ML: Something I’ve found interesting during this era of COVID, is that since March, after nine months already (!), I still keep imagining everyone I’m communicating with in their normal, daily environment. My imagination is apparently stronger than the realities. When the three of us are talking on zoom now, I still find it surprising to realize that you are not in school, although I did of course understand when you wrote to me that the context for this conversation is the fact that your school is also more or less closed. I never stop being surprised when realizing that my students are not together in the studio, but alone in their homes, and in my mind I still place my colleagues across the world in their institutions. Memory is strong, and perhaps conservative – and in a good way. All these awkward private snap shots into everybody’s homes will not in the end flatten or domesticize the world, I’m quite sure. The reality and memory of communality and social life is too strong, at least I hope so.
But going back to your previous question, there is one object in my school that could almost compare with any cast in Rudolph Hall: a concrete cast, at full scale, of Sverre Fehn’s audacious roof construction for the Nordic Pavilion in Venice. Patrick Sture, one of our students, made it last year from Fehn’s 1:1 drawing of the impossible roof (two layers of concrete slabs in 100x6 cm) and measurements made on site in Venice, with rebars, the fiberglass roof covering, and the wooden lath. It is a gorgeous piece. I was elated when I managed to convince our dean and janitor to have it placed in the lobby, at the entrance to the main auditorium and the gallery, and it is a great conversation piece when receiving guests (Fehn is perhaps to our school what Rudolf is to yours – indeed a defining figure.) When back in school after summer and the long first lock-down in the spring, I realized that this sculptural fragment was gone – it is really heavy, so the move must have been deliberate, for whoever bothered to move it. Finally, I found it hidden in a non-space, covered in derelict furniture and buried in garbage and dust, something close to an archeological corona victim. Thinking about this, I’m realizing that I have to take measures to salvage it. What can get lost and destroyed these days in everyone’s absence is hard to say.
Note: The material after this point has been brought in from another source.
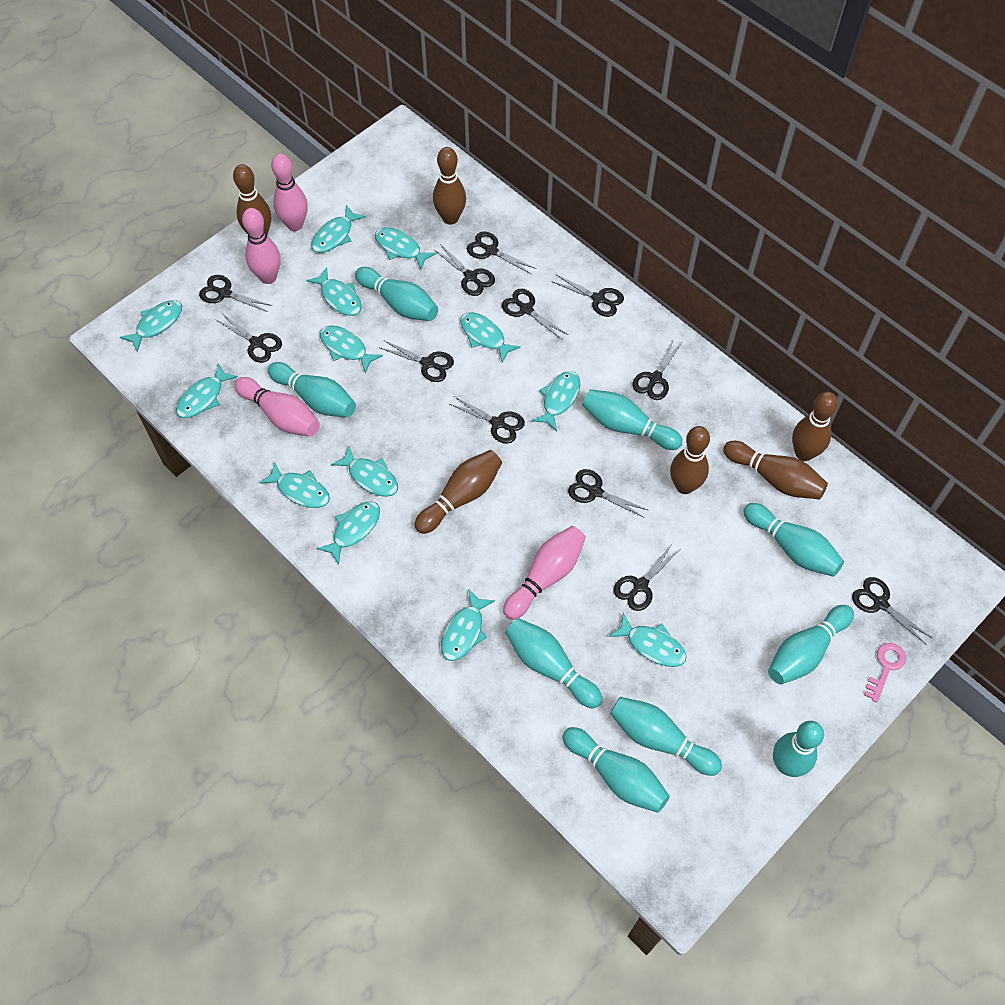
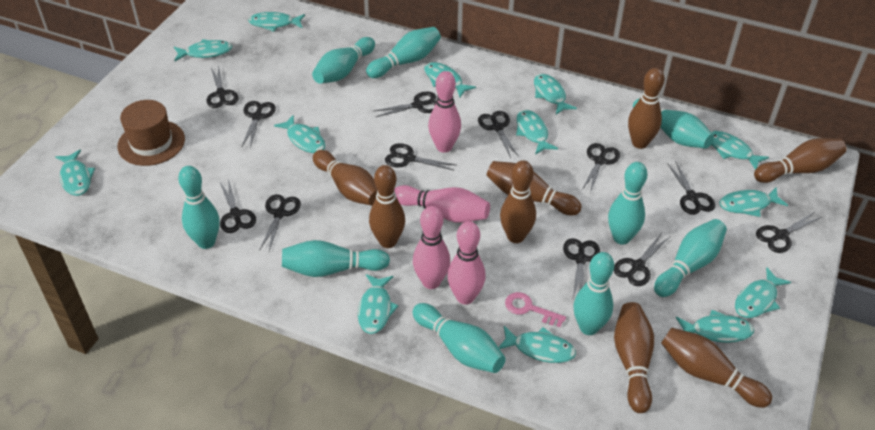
brown bowling pin: [233,164,271,235] [414,450,502,534] [433,147,466,225] [670,426,710,494] [723,441,828,499] [792,392,838,461] = 6 -> [313,150,377,206] [369,165,405,248] [487,161,581,215] [500,160,536,243] [614,302,654,413] [628,68,665,149] [661,328,772,408] [754,138,846,183] = 8
brown hat: none = 0 -> [117,100,185,166] = 1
MK: Could the current crisis be seen as an opportunity to re-imagine our institutional collections and spaces, with schools taking on the responsibilities of curating, exhibiting and caring for student work in a way that was previously unimaginable?
ML: Empty museums are always attractive and often magical, personally I love visiting museums on Mondays, when while heading towards archives or storage spaces one sometimes gets to cross deserted, un-lit galleries. Reimagining pristine and museum-like schools are to me more of a disturbing scenario. In the flood of emails from my school when we went into something close to a new lock-down last week, the students were instructed to clear their desks and evacuate immediately, and assured that plenty of dumpsters had been placed outside the building so that they could dispose of their stuff. It made me think that from the perspective of the administration, the result of almost a full semester’s work, that is the actual architectural work, is seen as little more than glorified debris, that is happily cleared away. That, combined with current discussions on the future benefits of digital teaching, desperately makes me miss the ostensibly chaotic nature of the studio, where it is not always easy to distinguish between an empty pizza box and a model-in-the-making. It surely makes me doubt the curatorial efforts of a school administration, and the idea of clean and neat school environments.